According to the right-wing paper, there was so much chaos that it blurred traditional party lines: Socialist Benoît Hamon at times appeared to be on the right, Republicans candidate François Fillon looked like he was on the left and Emmanuel Macron – who normally agrees with everyone – stuck to the centre this time.
Hard-left candidate Jean-Luc Mélenchon, often the rabble-rouser, even sounded a little cautious: “Careful, friends, we need to make sure this evening helps people understand,” Le Figaro quotes him as saying.
Shaking up the debate
Libération, on the left, has a very different take, writing that the “petits candidats”, as the lesser-known candidates are known, “shook up the debate”.
“Invited to debate against the campaign leaders, the other presidential hopefuls broke the codes of what could have been a very preformatted discussion: Revolt!” is how Libé begins its front-page editorial.
According to Libération, only two out of the 11 candidates were willing to defend “le grand capital”, or the world of finance.
Unsurprisingly for Libération, it was the little candidates who led the charge against big finance: “They forcefully expressed something profound.
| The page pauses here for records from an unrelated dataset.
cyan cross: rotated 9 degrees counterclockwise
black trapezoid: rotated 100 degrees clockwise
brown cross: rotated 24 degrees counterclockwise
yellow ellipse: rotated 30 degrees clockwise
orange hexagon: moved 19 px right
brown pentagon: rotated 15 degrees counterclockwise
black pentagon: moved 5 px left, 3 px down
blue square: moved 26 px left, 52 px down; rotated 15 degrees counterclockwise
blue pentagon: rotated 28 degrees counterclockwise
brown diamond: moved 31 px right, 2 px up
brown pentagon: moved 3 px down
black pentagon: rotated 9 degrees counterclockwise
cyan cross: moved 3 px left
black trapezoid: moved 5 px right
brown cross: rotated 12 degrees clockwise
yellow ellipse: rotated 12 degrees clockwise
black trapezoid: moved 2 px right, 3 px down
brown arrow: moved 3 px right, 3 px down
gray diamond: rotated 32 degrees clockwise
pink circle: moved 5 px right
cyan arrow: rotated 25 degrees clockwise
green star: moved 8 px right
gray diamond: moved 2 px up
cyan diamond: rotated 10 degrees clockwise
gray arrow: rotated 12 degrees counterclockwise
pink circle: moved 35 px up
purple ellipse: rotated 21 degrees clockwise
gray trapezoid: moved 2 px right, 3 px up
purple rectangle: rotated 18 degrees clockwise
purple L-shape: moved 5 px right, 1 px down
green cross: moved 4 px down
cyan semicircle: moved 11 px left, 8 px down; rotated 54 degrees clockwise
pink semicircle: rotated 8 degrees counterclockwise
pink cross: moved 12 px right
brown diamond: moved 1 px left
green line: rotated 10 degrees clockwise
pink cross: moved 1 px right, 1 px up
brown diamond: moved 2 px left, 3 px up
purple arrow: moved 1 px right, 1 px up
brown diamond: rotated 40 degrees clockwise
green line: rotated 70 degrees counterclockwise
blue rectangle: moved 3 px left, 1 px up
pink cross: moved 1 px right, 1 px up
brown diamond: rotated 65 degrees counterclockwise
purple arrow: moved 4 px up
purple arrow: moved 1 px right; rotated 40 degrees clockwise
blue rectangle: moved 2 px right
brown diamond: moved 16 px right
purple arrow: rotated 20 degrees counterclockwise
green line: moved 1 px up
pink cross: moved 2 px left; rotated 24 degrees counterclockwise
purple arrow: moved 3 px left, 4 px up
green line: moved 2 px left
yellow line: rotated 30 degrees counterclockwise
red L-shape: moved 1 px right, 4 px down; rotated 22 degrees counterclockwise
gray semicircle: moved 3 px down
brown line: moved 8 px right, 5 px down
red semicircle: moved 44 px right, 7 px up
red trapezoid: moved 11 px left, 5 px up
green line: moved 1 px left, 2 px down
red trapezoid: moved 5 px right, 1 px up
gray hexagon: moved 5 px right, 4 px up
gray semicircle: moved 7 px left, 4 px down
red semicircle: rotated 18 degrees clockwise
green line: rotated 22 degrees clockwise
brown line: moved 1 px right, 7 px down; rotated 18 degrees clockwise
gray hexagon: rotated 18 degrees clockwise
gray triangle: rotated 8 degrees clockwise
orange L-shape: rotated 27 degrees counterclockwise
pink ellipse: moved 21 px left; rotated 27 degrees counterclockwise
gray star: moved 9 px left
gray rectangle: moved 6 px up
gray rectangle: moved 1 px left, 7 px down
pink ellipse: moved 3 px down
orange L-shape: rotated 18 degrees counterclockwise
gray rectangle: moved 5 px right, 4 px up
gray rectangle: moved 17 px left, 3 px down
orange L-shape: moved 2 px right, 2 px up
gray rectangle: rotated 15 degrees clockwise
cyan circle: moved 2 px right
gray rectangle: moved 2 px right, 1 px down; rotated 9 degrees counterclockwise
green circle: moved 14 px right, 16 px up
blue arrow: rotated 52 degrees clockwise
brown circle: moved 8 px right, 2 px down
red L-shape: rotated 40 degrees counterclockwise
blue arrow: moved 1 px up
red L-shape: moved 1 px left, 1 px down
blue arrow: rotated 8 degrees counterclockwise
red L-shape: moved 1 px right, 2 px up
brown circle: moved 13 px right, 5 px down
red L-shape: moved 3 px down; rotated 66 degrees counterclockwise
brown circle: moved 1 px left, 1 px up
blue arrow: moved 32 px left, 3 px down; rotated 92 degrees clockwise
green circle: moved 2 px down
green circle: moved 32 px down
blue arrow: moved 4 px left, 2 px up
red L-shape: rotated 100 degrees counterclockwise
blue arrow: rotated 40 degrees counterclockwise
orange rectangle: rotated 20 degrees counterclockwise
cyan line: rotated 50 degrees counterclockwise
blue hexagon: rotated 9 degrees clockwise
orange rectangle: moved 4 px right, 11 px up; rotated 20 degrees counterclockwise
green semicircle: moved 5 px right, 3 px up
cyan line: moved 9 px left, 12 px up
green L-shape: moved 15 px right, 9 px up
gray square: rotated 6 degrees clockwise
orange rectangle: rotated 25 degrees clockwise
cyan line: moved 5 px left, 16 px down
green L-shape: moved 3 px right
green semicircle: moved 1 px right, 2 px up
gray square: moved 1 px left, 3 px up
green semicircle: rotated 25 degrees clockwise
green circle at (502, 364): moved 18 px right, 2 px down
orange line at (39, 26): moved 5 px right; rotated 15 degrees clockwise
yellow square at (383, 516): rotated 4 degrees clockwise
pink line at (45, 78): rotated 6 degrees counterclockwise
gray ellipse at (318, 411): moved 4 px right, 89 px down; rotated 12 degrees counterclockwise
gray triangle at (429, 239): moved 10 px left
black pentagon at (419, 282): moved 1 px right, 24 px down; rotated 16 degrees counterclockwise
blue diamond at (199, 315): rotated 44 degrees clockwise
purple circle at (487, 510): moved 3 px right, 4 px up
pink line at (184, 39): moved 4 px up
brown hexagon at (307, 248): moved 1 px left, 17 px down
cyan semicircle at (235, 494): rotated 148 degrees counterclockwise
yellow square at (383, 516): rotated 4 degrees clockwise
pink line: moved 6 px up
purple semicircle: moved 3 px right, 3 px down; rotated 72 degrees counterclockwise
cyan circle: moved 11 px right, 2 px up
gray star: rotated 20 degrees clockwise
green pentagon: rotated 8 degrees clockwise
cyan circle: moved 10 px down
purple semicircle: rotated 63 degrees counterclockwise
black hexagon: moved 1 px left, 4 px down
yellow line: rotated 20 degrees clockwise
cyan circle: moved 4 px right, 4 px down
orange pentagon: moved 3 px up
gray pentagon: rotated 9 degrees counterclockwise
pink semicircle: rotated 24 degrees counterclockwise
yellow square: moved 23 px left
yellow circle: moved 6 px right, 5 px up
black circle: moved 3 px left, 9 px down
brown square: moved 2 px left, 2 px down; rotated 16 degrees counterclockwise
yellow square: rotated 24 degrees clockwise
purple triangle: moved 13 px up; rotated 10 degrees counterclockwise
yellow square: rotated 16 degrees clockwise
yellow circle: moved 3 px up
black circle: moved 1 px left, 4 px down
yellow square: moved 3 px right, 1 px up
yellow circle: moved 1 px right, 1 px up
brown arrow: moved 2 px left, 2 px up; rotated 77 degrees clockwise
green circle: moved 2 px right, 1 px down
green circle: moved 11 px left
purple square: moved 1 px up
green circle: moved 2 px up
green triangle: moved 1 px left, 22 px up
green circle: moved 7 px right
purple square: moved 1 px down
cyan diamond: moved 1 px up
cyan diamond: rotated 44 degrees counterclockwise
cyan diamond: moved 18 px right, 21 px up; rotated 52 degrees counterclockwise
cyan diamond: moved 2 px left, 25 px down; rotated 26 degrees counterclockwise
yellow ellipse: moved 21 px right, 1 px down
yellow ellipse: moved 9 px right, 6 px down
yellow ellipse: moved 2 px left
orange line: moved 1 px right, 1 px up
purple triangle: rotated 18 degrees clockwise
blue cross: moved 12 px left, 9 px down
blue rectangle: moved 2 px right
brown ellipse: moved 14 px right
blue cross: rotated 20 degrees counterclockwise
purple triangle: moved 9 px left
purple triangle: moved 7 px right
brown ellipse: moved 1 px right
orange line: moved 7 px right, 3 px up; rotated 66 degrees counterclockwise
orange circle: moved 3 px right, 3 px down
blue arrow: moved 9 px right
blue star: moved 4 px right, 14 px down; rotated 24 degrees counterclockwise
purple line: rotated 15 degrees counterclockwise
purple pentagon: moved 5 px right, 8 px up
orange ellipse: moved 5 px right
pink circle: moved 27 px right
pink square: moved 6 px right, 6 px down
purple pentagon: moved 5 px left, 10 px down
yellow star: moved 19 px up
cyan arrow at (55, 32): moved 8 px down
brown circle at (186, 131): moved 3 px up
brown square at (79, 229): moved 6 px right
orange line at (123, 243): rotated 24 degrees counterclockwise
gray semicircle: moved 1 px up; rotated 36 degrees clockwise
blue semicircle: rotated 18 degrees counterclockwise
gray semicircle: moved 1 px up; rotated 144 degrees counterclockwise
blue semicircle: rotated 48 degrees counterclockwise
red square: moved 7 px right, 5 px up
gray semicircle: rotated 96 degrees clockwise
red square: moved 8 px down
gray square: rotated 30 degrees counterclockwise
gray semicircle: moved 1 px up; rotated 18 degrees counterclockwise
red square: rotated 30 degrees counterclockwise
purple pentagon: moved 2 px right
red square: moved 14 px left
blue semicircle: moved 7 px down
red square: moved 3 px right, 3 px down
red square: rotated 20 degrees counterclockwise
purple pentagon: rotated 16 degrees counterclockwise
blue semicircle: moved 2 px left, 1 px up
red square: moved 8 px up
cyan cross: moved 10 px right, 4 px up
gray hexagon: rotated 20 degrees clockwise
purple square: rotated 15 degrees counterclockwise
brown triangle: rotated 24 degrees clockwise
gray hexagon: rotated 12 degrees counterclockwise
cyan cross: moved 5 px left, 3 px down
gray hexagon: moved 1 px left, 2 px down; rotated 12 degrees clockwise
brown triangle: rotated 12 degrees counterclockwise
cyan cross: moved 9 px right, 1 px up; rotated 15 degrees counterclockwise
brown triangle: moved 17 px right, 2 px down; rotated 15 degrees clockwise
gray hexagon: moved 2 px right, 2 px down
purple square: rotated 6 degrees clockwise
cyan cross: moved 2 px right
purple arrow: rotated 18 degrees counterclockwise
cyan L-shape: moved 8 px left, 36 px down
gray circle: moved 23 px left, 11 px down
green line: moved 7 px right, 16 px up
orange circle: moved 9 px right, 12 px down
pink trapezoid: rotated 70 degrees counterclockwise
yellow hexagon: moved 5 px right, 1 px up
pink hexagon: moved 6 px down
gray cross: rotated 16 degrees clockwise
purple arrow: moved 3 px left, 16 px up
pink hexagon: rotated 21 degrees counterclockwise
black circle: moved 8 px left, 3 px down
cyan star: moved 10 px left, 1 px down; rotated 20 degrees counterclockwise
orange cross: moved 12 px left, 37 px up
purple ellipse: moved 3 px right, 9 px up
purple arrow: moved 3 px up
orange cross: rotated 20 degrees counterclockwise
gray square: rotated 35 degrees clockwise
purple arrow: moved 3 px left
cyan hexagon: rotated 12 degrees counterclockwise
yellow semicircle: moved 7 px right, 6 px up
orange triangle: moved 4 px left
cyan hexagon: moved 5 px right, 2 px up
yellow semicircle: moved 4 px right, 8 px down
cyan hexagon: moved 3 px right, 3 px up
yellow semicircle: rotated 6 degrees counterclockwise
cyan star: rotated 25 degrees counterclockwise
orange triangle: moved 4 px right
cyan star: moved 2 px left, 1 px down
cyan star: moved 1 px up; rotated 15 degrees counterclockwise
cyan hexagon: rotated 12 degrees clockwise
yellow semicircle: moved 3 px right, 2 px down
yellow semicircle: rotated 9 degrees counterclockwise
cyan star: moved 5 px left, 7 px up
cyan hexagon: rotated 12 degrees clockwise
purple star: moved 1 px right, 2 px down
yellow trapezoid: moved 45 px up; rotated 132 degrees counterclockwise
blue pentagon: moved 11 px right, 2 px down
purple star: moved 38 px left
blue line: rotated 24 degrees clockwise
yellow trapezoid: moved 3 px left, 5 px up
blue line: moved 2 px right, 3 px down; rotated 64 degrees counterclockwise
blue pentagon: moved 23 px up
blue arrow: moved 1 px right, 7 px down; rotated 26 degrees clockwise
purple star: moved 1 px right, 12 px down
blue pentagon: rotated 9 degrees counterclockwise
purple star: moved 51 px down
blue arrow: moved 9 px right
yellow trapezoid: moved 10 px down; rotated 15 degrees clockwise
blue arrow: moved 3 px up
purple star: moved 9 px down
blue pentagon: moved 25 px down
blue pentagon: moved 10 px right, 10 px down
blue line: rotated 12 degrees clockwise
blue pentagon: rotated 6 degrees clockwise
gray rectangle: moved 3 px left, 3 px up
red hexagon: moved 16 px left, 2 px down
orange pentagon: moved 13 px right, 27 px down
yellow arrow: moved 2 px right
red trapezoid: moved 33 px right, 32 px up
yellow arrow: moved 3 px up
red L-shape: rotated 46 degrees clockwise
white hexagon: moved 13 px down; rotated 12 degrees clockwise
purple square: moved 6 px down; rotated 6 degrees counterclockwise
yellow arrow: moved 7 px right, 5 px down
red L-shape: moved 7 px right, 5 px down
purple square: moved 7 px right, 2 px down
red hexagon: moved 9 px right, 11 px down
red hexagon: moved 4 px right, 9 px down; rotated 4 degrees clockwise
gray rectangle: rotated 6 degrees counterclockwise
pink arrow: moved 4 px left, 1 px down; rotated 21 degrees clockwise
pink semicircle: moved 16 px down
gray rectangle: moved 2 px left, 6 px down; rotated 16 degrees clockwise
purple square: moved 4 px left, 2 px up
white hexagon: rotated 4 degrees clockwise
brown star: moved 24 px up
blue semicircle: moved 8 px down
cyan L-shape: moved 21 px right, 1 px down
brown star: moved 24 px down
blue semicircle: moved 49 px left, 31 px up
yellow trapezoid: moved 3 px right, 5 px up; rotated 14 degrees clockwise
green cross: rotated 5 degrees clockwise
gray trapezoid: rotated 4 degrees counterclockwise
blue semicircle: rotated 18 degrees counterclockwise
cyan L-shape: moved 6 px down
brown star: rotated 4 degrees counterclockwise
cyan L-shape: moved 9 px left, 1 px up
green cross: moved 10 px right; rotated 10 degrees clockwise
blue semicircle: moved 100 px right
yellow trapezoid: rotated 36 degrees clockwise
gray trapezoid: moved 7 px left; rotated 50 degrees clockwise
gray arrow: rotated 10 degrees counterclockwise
Facing injustice, they rejected the ruling class that has let money have its day.”
Le Monde chimes in with its own negative take on the election campaign.
“The presidential elections are scaring the European Union,” reads its top headline.
That story is about how the European Union is, so far, too scared of far-right candidate Marine Le Pen to consider the possibility that she could win the election.
The paper argues that the EU has “no Plan B” in case of a Le Pen presidency – not in Brussels, the seat of the EU, nor in Frankfurt, where the EU central bank is located.
Le Monde warns that the situation is similar to the EU’s inability to foresee the vote for Brexit last year. They warn that Le Pen would be even worse for the EU than US President Donald Trump.
But, in another article, Le Monde points out that despite all the excitement for politics, a third of voters haven’t decided if they will even cast a ballot at all in these elections. So it’s still too early to predict what will happen.